I've had a brilliant idea ... I think. No doubt (if it is brilliant) it's been thought of before!

I want a quick way to make simple mitred boxes with stock about 9-12mm thick.

Now I have my first router table, I though I could get a V-groove bit and, all in one go, cut the mitre and cut the piece to length.

I can't quite imagine the jig for this yet as I guess the piece needs to be on the actual table but it can't be too hard, right?

Anyway, do you think that this will work?


----------



## Racers (16 May 2009)

Hi,

Most HiFi speakers are made like that but they use circular saws to cut the V grove nearly through, them wrap them up.

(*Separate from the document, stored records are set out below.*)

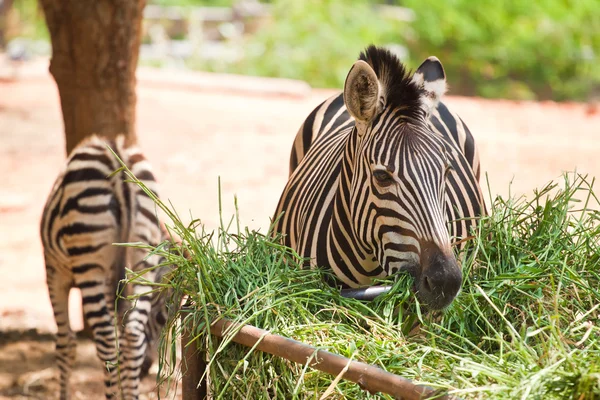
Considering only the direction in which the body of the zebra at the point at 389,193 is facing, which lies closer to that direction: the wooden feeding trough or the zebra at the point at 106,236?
the wooden feeding trough

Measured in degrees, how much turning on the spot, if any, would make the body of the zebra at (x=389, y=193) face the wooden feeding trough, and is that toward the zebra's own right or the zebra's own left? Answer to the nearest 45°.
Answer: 0° — it already faces it

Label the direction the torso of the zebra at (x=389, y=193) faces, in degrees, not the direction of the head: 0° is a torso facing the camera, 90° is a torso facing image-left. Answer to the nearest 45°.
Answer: approximately 0°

I would cut them to length then use the V grove bit to miter the end, or else one slip on the last miter and its ruined.


Pete


----------



## PerranOak (16 May 2009)

Ah yes, I know what you mean. They cut up to but not through the laminate.

I would be using solid stock so would have to cut all the way through.


----------



## xy mosian (16 May 2009)

Racers":2fgta5vj said:


> Hi,
> 
> Most HiFi speakers are made like that but they use circular saws to cut the V grove nearly through, them wrap them up.
> 
> Pete



Absolutely right. The trick was to get the saws lined up spot on. Earlier, when HiFi was HiFi and speakers were veneered in real wood and spray polished, the veneered panels were often cut with double-ended tennoners fitted with suitably shaped cutters.

xy


----------



## Benchwayze (11 Jul 2009)

I used a vee bit to joint the inserts for a jewellery box, for my daughter. 

I used something similar to Roy Sutton's Tenoning Jig to get the vee groves in the right places. 

I used my mitre-trimmer to cut the mitres for the corners, and also the ends of the divisions that slid into the vee grooves. 

John


----------



## PerranOak (11 Jul 2009)

Cheers, interesting.


----------